A question of phishing

Arecent McAfee press release offered to “Test Your Phish IQ” to see just how much I really know about phishing scams: the ten-question SiteAdvisor Phishing Quiz at www.siteadvisor.com/quizzes/phishing_0707 follows versions for spyware and spam that proved quite popular with 120,000 participants so far. Most of the questions involved a couple of screenshots of web pages, email messages and security authentication requests – choose which is genuine and which is a fake in each case, not so simple as the crooks get better at deception. It’s a good wheeze and worth pointing friends and family to for a useful lesson in IT humility. Once you’ve collected whatever abysmal score you deserve, McAfee walks you through the questions pointing out how each fake site could have been spotted, usually through sloppy spelling and grammar, inconsistent design, or clumsily concealed real destination URL.

That’s my first problem with this quiz: only two out of the ten screenshots showed the site URL, which should be revealed in every case since it’s what almost always gives the game away. The phisher has little control over this, a natural weak spot that everyone should check before all else. No matter how clever the copycat site design, how accurate and grammatical the page content, if the URL points somewhere else, or is hopelessly convoluted to confuse, then the gig is up. This will become increasingly important as the scam evolves, eliminating sloppy and inadequate fraudsters to leave just the polished professional career criminals in control. All spelling mistakes will have been corrected, brand misuses abolished and social-engineering skills polished to 100% believability. All that will be left is that malformed URL, which is where security education should rest.

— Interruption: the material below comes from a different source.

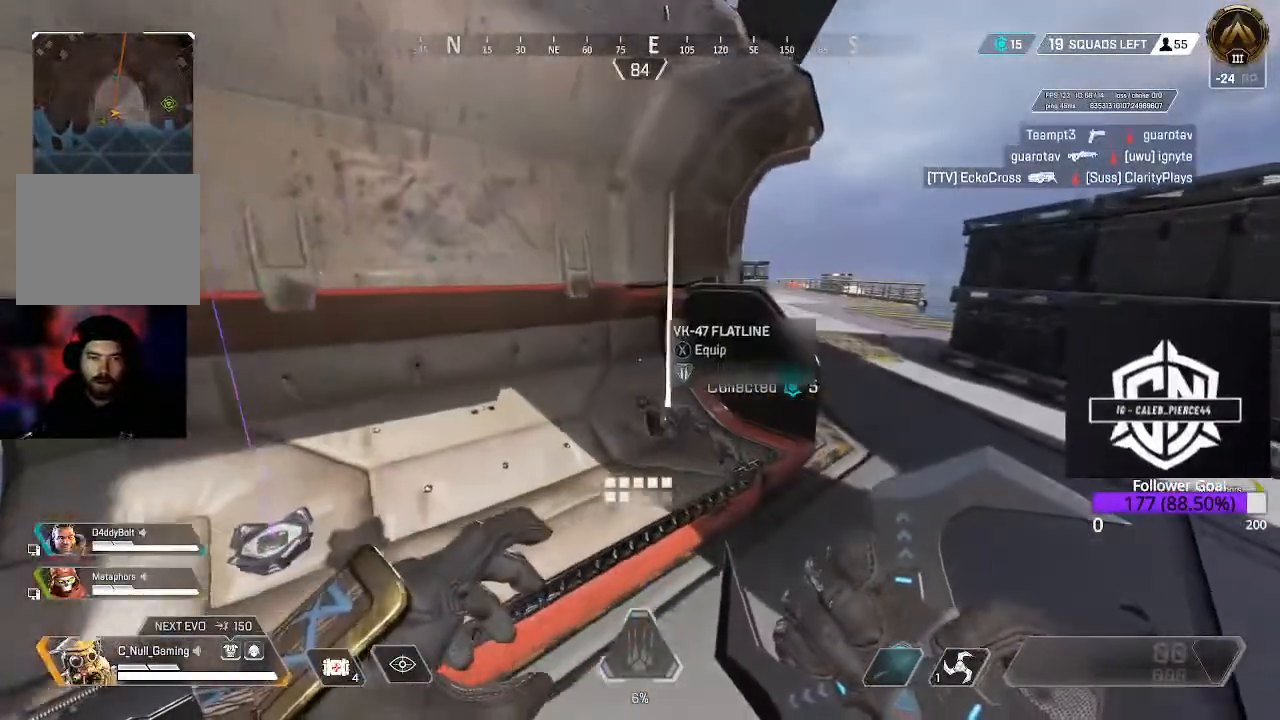
{"dt_ms": 500, "buttons": [], "left_stick": "up-right", "right_stick": "center", "events": [[117, "X", "up"], [117, "left_stick", "left"], [167, "X", "down"], [183, "left_stick", "down-left"], [250, "X", "up"], [417, "left_stick", "center"], [467, "left_stick", "up-right"]]}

Don’t get me wrong, there’s still value in tests like McAfee’s to get the security message across – useful during staff security-awareness training. But sometimes, looking at the bigger picture blurs your view and tunnel vision provides a better focus.

Boot sale

Here’s a question that didn’t appear in the McAfee quiz, but let’s see how you get on with it anyway:

Q: Where would you leave a laptop containing unencrypted payroll information, including banking details for the Prince of Wales?

A: a) in your car boot

b) on the back seat of your car

c) always keep it with you

If you chose any of these answers, you got it wrong, my friend, just as Moorepay got it wrong when such a laptop containing Duchy of Cornwall estate payroll data – including Bonny Charlie’s – was stolen from an employee’s car in the field. A few weeks previously, the same company hit the IT newsfeeds when another payroll computer, this one with details of 500 staff at the Eden Project, was stolen. The correct answer isn’t to keep such data on a laptop in unencrypted form in the field in the first place. Keep such sensitive information where it can best be managed, encrypted on your network where remote workers can access it via a secure VPN, numbnuts.

Paint IT black

If your geekdom extends into the obsessive world of the audiophile, no doubt you’ll fondly recall the great “green CD” debate, which became one of the most talked-about nonsenses ever in the early 1990s, as one of the first pieces of seemingly plausible information to spread virally over the internet.

The concept was simple enough: paint the inner and outer edges of all your CDs green using a magic marker, and it would improve their audio quality. The explanation even sounded feasible – stray lightrays reflected from the CD rims changed the digital bit count in the CD player’s laser pickup and created a dirty sound. Hence, reducing the amount of stray light with green ink (meant to absorb the most light) made for a better listening experience. This was pure tosh, as light travels so fast that reflections back to the laser all occur during a fraction of the reading time for one bit and can’t possibly impact on the next bit to cause sound distortion.